Hope this helps. Cheers,
and as always,
Fiat Lux!!!
On
You can easily just do gaussian elimination to compute this inverse as you would do for any other explicitly given matrix.
We will use row operations and track what we did on the right hand side, so we start with $$ \pmatrix{I_n & iI_n \\ iI_n & I_n} \,\Bigg|\, \pmatrix{I_n & 0 \\ 0 & I_n}. $$ Multiply the first $n$ rows by $i$ and substract them from the rows $n+1$ to $2n$ and you get $$ \pmatrix{I_n & iI_n \\ 0 & 2I_n} \,\Bigg|\, \pmatrix{I_n & 0 \\ -iI_n & I_n}. $$ Multiply the rows $n+1$ to $2n$ by $\frac 1 2$, $$ \pmatrix{I_n & iI_n \\ \phantom{\frac 1 2}\!\!\!0 & I_n} \,\Bigg|\, \pmatrix{I_n & 0 \\ -\frac 1 2iI_n & \frac 1 2 I_n}. $$ Now multiply the rows $n+1$ to $2n$ by $i$ and substract from the first $n$ rows to get $$ \pmatrix{\phantom{\frac 1 2}\!\!\!I_n & 0 \\ \phantom{\frac 1 2}\!\!\!0 & I_n} \,\Bigg|\, \pmatrix{\frac 1 2 I_n & -\frac 1 2 i I_n \\ -\frac 1 2iI_n & \frac 1 2 I_n}. $$ Thus, $$ \pmatrix{I_n & iI_n \\ iI_n & I_n}^{-1} = \pmatrix{\frac 1 2 I_n & -\frac 1 2 i I_n \\ -\frac 1 2iI_n & \frac 1 2 I_n}. $$
For the determinant we can use row operations as well: $$ \det\pmatrix{I_n & iI_n \\ iI_n & I_n} = \det\pmatrix{I_n & iI_n \\ 0 & 2I_n} = 2^n. $$
On
Asking for the inverse of such a block matrix is the same as asking the inverse of a $2\times2$ matrix over the non-commutative ring $M_n(\Bbb C)$ (viewing the individual blocks as elements of that ring). This point of view is not really helpful unless some special circumstance arises; in this case those four "entries" all commute with each other (obviously, since they are all multiples of the identity; however the technique that follows applies whenever they commute, taking $R$ to be the ring generated by the entries).

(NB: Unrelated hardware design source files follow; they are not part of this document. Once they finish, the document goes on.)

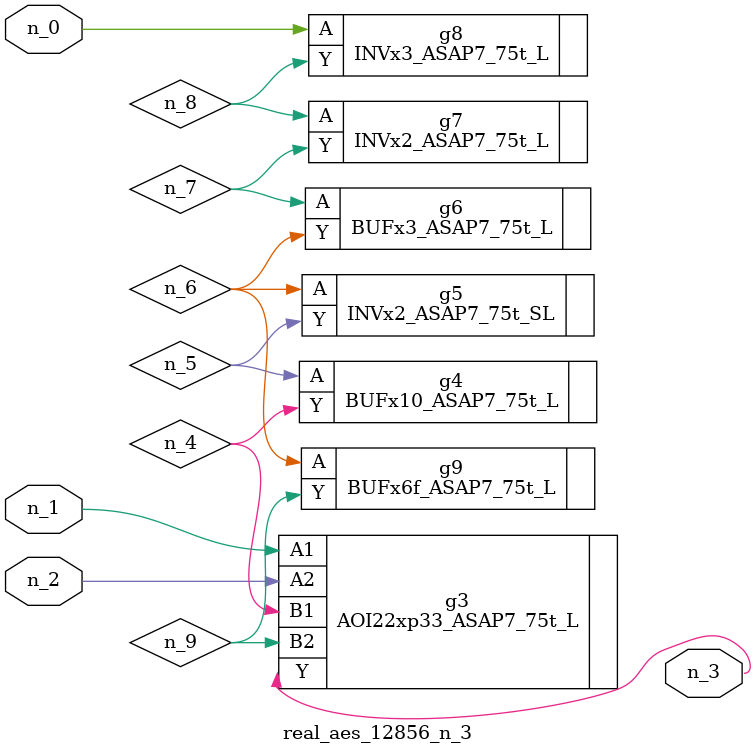
<source format=v>
module real_aes_12856_n_3 (n_0, n_2, n_1, n_3);
input n_0;
input n_2;
input n_1;
output n_3;
wire n_4;
wire n_5;
wire n_7;
wire n_9;
wire n_6;
wire n_8;
INVx3_ASAP7_75t_L g8 ( .A(n_0), .Y(n_8) );
AOI22xp33_ASAP7_75t_L g3 ( .A1(n_1), .A2(n_2), .B1(n_4), .B2(n_9), .Y(n_3) );
BUFx10_ASAP7_75t_L g4 ( .A(n_5), .Y(n_4) );
INVx2_ASAP7_75t_SL g5 ( .A(n_6), .Y(n_5) );
BUFx6f_ASAP7_75t_L g9 ( .A(n_6), .Y(n_9) );
BUFx3_ASAP7_75t_L g6 ( .A(n_7), .Y(n_6) );
INVx2_ASAP7_75t_L g7 ( .A(n_8), .Y(n_7) );
endmodule
</source>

Now a $2\times2$ matrix $(\begin{smallmatrix}A&B\\C&D\end{smallmatrix})$ over any commutative ring$~R$ (and we can see our matrix as such) is invertible if and only if the determinant $\Delta=AD-BC$ is invertible in$~R$, in which case the inverse is given by the usual formula $\Delta^{-1}(\begin{smallmatrix}D&-B\\-C&A\end{smallmatrix})$. In the current case $\Delta=2I_n$ is certainly invertible, so this applies; the computation now is trivial.
Hint: Compute the inverse of $$\begin{pmatrix}1 & i \\ i & 1\end{pmatrix}$$ and try the same pattern.